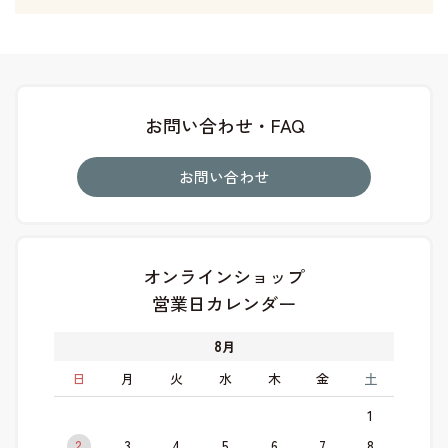
お問い合わせ・FAQ
お問い合わせ
オンラインショップ
営業日カレンダー
8
月
日
月
火
水
木
金
土
1
2
3
4
5
6
7
8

- **What the exercise asks**: Rewrite the text of the items above with "オンラインショップ" changed to "通販サイト" and every other line left as it is. Leave the pictures out.

- **Result for this exercise**:
お問い合わせ・FAQ
お問い合わせ
通販サイト
営業日カレンダー
8
月
日
月
火
水
木
金
土
1
2
3
4
5
6
7
8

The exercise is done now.